Your mother is wrong to do this to you. My mum is very similar, I know the name of my biological father because he was on my original birth certificate but nothing more. She even told other family members not to ever speak of him to us or she would cut them off. Not knowing anything of our dad has had a huge impact on me and my younger sister. In my work as a psychotherapist I regularly encounter people with similar experiences - I don’t think many people grow up in circumstances like that without being harmed by it.

I can understand why my mum did it, her marriage to my father was deeply unhappy and her unmarried pregnancy then separation, divorce (and remarriage to the wonderful man who took the role of my dad from then on ) an absolute scandal in a Catholic family in the early 1960s. I understand why she wanted to bury those painful and shameful memories and pretend that all if it never happened but knowing how badly it has effected us I find it very hard to forgive her.

Good luck OP. I hope you find some of the answers you are looking for.

fedupntired · 24/03/2019 08:11

Can you go down the route of "I need to know more for medical history"?

sandgrown · 24/03/2019 08:17

Op I am In the same position as you . The identity of my father is like a state secret. My mother married my stepfather when I was very young and I grew up believing he was my father . In teenage years I started to question how we could be related and through a chance remark found out he was not my father. My mum was lovely but did not want to talk about it.
I asked all my family and close friends but nobody knew his identity. I began to wonder if he had done something terrible but I just wanted to know . It is like a missing piece of a jigsaw.
Through DNA I have found I am 50% South Asian and I have now found some distant relations so I hope a close match will come along.
Many times mothers on here say children don't need a father but it is so important to know where you came from if only basic information. My DH knows all his history and cannot understand my need to know. Good luck with your search OP . Feel free to PM me.
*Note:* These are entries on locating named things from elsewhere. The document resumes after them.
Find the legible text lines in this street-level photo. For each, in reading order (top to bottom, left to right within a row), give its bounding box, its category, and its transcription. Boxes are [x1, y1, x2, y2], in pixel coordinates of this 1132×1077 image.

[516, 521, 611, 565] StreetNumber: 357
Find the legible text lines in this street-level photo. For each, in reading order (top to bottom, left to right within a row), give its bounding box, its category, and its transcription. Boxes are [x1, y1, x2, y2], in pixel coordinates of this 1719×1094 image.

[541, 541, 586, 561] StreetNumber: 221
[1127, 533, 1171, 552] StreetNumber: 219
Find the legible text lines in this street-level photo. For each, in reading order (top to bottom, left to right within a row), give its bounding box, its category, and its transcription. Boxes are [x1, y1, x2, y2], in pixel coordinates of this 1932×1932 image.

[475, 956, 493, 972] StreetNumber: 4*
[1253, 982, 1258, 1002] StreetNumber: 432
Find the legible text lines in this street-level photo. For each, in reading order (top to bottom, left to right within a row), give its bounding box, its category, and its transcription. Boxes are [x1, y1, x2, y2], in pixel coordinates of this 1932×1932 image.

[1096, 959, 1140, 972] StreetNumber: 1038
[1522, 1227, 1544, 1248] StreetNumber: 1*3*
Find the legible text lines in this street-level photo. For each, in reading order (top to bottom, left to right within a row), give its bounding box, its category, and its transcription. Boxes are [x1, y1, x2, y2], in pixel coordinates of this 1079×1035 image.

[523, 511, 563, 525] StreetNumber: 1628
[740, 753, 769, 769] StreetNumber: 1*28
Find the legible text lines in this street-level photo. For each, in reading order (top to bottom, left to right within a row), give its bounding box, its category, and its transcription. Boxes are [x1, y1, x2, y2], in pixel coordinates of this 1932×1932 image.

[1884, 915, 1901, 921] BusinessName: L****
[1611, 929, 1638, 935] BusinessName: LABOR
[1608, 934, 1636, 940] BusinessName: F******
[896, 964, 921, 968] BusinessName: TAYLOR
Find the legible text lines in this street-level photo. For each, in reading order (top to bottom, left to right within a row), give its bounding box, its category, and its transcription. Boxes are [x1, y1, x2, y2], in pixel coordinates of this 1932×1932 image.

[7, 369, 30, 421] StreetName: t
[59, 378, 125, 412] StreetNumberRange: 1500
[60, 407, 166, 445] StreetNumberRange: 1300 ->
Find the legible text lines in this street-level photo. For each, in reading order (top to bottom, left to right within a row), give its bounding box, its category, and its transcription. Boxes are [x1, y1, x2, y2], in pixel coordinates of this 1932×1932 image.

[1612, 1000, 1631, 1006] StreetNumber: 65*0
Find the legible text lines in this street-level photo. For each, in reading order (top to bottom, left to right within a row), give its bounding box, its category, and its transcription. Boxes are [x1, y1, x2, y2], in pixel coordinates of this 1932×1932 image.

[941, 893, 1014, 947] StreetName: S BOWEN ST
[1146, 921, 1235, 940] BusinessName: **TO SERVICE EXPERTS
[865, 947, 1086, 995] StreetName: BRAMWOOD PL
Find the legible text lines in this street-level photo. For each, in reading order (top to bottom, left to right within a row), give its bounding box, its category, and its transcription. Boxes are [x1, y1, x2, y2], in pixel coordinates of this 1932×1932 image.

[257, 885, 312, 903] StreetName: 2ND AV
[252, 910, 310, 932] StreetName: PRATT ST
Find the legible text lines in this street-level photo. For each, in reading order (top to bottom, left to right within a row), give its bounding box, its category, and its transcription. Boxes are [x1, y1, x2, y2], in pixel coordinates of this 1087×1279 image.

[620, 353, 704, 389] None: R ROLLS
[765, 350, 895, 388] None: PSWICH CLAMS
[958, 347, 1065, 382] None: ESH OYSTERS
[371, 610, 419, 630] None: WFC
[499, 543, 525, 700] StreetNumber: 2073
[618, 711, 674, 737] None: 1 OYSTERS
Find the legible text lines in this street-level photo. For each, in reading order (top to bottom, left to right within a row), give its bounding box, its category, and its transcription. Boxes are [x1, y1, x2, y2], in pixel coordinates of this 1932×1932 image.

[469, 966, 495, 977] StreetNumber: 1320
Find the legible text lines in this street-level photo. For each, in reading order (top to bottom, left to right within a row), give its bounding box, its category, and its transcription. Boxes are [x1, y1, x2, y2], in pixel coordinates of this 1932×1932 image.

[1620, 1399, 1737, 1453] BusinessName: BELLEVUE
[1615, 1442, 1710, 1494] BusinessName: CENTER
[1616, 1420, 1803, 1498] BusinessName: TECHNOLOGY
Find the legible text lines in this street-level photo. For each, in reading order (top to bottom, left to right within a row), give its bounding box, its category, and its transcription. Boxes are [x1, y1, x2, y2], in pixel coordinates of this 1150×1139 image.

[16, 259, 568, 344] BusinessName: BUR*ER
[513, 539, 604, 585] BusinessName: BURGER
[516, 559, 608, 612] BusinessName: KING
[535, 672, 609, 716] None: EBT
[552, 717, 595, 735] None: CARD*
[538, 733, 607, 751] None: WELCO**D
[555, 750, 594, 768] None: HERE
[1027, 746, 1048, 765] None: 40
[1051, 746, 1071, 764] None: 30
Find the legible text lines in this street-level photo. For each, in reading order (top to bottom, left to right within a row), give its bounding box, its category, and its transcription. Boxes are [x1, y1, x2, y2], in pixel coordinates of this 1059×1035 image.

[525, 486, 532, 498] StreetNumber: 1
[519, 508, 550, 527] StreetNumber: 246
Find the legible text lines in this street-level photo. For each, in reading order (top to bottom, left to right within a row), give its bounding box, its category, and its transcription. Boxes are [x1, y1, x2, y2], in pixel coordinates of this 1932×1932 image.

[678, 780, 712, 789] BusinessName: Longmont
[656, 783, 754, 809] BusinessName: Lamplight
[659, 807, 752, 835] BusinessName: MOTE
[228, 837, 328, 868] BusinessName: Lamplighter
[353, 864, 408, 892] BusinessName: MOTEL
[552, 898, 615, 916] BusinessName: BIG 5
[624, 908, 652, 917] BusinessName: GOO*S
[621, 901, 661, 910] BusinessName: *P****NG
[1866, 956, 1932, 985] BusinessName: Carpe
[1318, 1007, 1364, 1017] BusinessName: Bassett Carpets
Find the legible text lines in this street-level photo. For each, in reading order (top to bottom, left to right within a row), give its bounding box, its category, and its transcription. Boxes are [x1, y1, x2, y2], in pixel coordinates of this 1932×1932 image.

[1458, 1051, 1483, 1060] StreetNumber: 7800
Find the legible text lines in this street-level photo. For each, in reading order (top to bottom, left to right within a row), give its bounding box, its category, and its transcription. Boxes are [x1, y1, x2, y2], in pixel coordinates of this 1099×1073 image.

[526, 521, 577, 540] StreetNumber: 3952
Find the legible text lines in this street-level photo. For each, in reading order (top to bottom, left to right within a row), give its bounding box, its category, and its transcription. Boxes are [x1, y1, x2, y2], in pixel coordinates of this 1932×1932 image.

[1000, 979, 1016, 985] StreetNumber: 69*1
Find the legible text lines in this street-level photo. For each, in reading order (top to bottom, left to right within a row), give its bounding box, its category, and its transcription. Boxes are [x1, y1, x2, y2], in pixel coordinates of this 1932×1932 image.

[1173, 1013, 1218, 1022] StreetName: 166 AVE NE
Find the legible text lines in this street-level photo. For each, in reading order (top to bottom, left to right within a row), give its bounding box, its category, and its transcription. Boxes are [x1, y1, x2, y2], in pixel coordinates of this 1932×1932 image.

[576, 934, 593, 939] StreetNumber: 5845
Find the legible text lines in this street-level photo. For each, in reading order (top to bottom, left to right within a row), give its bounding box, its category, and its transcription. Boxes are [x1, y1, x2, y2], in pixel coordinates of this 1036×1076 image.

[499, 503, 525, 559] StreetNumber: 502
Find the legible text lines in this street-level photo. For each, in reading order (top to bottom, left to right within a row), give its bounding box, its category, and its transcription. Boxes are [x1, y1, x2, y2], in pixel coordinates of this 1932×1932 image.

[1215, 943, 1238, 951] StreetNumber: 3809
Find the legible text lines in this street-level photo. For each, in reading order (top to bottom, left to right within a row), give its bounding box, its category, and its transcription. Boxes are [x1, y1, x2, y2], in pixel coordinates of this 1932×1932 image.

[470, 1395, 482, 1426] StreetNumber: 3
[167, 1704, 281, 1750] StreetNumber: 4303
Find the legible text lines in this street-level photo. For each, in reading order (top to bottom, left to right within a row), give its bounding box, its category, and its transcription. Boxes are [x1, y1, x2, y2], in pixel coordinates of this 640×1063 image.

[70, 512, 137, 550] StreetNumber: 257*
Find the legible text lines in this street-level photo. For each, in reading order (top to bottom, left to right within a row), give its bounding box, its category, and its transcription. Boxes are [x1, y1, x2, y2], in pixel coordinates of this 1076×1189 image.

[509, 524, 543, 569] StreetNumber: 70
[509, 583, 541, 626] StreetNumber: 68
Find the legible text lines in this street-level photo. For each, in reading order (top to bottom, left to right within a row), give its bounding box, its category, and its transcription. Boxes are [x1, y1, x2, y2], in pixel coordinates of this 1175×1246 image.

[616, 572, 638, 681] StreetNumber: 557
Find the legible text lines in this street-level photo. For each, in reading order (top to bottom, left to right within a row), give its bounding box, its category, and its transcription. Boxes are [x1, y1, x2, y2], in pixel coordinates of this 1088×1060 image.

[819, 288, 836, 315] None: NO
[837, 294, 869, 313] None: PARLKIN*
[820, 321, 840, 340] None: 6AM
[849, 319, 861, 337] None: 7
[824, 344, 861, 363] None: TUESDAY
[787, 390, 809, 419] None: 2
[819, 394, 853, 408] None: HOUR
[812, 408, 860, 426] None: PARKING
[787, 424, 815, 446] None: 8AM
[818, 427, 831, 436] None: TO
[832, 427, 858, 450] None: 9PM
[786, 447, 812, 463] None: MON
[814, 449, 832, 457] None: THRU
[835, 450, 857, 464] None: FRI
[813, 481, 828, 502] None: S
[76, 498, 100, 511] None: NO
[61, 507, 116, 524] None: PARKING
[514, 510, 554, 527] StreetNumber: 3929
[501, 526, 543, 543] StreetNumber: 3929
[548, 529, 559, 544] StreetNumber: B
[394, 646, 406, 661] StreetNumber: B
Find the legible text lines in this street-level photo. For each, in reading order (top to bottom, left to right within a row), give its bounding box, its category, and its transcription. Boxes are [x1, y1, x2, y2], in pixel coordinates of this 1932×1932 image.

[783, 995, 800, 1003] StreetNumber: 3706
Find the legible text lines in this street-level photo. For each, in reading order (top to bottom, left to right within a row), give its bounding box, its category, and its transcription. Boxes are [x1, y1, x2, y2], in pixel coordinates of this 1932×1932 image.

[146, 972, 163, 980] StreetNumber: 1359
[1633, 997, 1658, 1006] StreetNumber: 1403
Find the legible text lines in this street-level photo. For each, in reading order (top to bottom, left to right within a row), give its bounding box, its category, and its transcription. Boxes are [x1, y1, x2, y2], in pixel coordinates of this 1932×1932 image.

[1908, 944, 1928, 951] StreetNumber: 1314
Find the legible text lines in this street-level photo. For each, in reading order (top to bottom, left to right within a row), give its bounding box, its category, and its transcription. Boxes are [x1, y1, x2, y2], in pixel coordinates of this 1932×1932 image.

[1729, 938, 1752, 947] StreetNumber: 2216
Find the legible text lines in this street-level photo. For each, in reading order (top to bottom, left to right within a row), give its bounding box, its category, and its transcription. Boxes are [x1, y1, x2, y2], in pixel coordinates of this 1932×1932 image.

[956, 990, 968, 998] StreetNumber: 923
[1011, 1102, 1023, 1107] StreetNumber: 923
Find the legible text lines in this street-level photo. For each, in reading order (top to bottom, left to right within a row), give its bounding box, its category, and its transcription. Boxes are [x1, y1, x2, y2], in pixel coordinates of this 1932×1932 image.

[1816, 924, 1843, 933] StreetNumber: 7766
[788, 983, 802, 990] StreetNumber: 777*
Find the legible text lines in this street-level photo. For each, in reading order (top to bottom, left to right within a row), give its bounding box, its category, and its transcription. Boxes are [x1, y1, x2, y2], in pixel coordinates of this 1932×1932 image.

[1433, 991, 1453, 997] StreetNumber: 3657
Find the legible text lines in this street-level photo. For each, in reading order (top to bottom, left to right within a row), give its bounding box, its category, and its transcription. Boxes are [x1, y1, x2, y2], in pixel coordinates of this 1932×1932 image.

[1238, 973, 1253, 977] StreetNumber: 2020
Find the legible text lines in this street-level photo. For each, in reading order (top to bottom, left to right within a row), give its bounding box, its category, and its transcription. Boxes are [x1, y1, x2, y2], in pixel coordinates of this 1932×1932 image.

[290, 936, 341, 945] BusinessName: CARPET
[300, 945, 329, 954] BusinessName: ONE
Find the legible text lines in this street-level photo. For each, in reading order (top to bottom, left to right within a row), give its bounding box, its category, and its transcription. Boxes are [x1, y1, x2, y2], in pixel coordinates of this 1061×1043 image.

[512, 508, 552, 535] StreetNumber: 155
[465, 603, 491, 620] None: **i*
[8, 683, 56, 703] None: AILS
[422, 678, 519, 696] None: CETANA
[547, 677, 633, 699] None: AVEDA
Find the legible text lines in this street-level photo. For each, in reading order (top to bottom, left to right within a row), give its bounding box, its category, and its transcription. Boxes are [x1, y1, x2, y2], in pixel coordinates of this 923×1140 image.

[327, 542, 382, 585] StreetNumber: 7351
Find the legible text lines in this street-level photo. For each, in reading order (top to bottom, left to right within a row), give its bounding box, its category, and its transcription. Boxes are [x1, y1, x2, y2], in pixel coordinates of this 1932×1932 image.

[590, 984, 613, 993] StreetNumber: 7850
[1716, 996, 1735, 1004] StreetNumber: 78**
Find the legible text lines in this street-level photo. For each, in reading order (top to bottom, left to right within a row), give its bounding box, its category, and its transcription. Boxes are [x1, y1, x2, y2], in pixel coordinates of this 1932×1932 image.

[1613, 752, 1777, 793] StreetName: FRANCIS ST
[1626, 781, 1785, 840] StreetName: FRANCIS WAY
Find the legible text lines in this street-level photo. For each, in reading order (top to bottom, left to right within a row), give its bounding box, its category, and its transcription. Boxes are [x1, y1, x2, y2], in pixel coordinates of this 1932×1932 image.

PlainSpeakingStraightTalking · 24/03/2019 08:19

@Golden I am allowed to contravene standard GDPR rules at work to provide access to records for this human right

Who do you work for ?

putthesneckon · 24/03/2019 08:19

if you sign up to Ancestry (free trial) you may find them on earlier electoral rolls as they have more records accessible than you can just find online.

UmBankroll · 24/03/2019 08:19

@GoldenHour That’s interesting to know. She always says with pride that she never took a penny of child support from him or the government (and often reminds me of how much she sacrificed and suffered financially to give me a good upbringing, but that’s a whole other thread... Sad ) so I’m not sure that would be a fruitful route to pursue.

With regards to my godmother, I have tried to remain in touch with her in my adult life but she also has narcissistic tendencies, and hasn’t responded to me for several years. She’s intensely private and seems to have gone off the radar. I learnt about a family tragedy she experienced through the national press a few years back, and tried to reach out to express my sympathies, but her number was disconnected and a letter I posted was returned to sender.

OP posts:
GoldenHour · 24/03/2019 08:23

@PlainSpeakingStraightTalking the government (in this context though not strictly my employer) I look after magistrate court records.

FilthyforFirth · 24/03/2019 08:27

Your mother sounds horrendous and I would not waste my time trying to placate her. It is a right, NOT a privilege to know who your parents are. I would get going with DNA stuff immediately. I feel cross on your behalf. Good luck.

Llongyfarchiadau · 24/03/2019 08:38

I'm in exactly the same situation as Iggly.

However, I am now 50 and have now given up on ever finding out. I have had to move on. It makes me incredibly sad.